What’s left is a zipper that looks clean on the outside and clean on the inside!

Step 8 (Final Touches)

Everything is complete except for our final details- namely, hemming and adding trim! Again, I won’t go too far into detail since these are well-known techniques with plenty of resources out there.

One thing I did do is add a top stitch to the bottom of the waistband in order to prevent it from sliding.

I hemmed the skirt by flipping it twice to cover the raw edges, then after I hemmed it I went back and pinned down the trim.

Finally, I top stitched the trim down with my machine, completing the skirt!

I’m SO happy with how this skirt turned out. I’ve been very intimidated trying to make garments outside of swimwear, but intermediate projects like this have really helped me improve.

Processed with VSCO with g7 preset

I’ve noticed that my sewing skills have gotten a lot better since I’ve branched out. I’m also a lot more patient and more focused on perfection- which I never used to care about!

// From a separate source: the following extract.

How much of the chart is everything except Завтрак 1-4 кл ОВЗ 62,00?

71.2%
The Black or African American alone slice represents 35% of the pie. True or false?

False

I will note that when sewing the center back seam, I didn’t leave any sort of selvage, which ultimately caused the seam to unravel! I went back and fixed it, but it wasn’t fun to learn that lesson the hard way! I’m so used to using knits I didn’t think twice when making this from woven fabric.

Overall, I’m very happy with this skirt and I can’t wait to share some more written tutorials on this blog!